Ah! scarce less mutable is man's brief day;
Soon are his early prospects clouded o'er,
And those soft suns that shot their April ray
Across his primrose pathway shine no more:
Grief on the present drops her tearful showers,
And apprehension over the future lours.

An Evening Address to the Rocks near Tunbridge Wells

Romantic guardians of this peaceful vale,
That over yon raftered shed raise high your brow:
Say, does some wizard up your cleft side scale
And like a blighted pollard seem to grow?
Wrapped in the mazy windings of the dale,
Do elfin monarchs hold their court below,
Or down the devious rill by moonlight sail,
Their bark a shell, a grassy blade their prow?
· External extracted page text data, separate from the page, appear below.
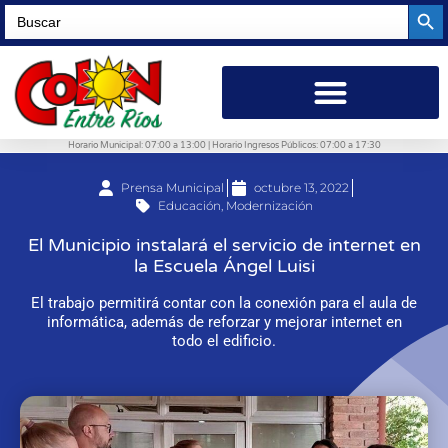
Searc
Search
for:
Horario Municipal: 07:00 a 13:00 | Horario Ingresos Públicos: 07:00 a 17:30
Prensa Municipal
octubre 13, 2022
Educación
,
Modernización
El Municipio instalará el servicio de internet en
la Escuela Ángel Luisi
El trabajo permitirá contar con la conexión para el aula de
informática, además de reforzar y mejorar internet en
todo el edificio.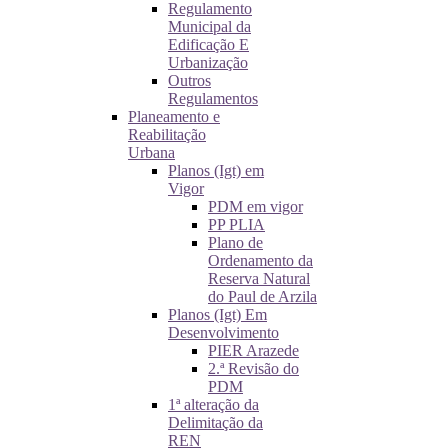
Regulamento
Municipal da
Edificação E
Urbanização
Outros
Regulamentos
Planeamento e
Reabilitação
Urbana
Planos (Igt) em
Vigor
PDM em vigor
PP PLIA
Plano de
Ordenamento da
Reserva Natural
do Paul de Arzila
Planos (Igt) Em
Desenvolvimento
PIER Arazede
2.ª Revisão do
PDM
1ª alteração da
Delimitação da
REN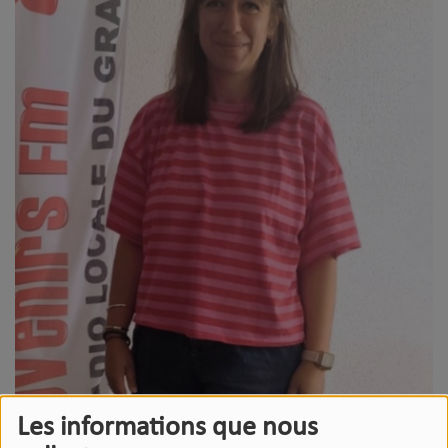
Les informations que nous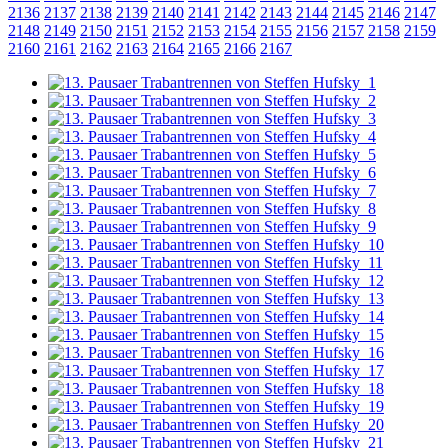
2136
2137
2138
2139
2140
2141
2142
2143
2144
2145
2146
2147
2148
2149
2150
2151
2152
2153
2154
2155
2156
2157
2158
2159
2160
2161
2162
2163
2164
2165
2166
2167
Whate'er your residents, whate'er their task,
To shield the sounding cliff or springs unlock,
Whether they now in sloping sunbeams bask,
Or doze till midnight in the rifted rock;
Still let a stranger mark their hallowed reign
And hear in rising winds their mystic strain.

Laudari a Laudato Viro

If to be praised by those who merit praise
Gives honour, as some sapient sages deemed;
If by the bland in heart to be esteemed
Gives comfort, and the drooping thought can raise;
If, where the dignity of elder days
And high nobility of souls have beamed
An inborn radiance, sympathy hath gleamed
With kindred warmth, and shot some roseate rays,
And with benignant tenderness hath cheered
My lonesome hours, whom widowed anguish led
Through sorrow's sablest gloom; how much endeared
Is Brydges! by each muse and grace bestead;
For he, my lettered friend, my social pride,
Hath honour, comfort, solace, joy supplied.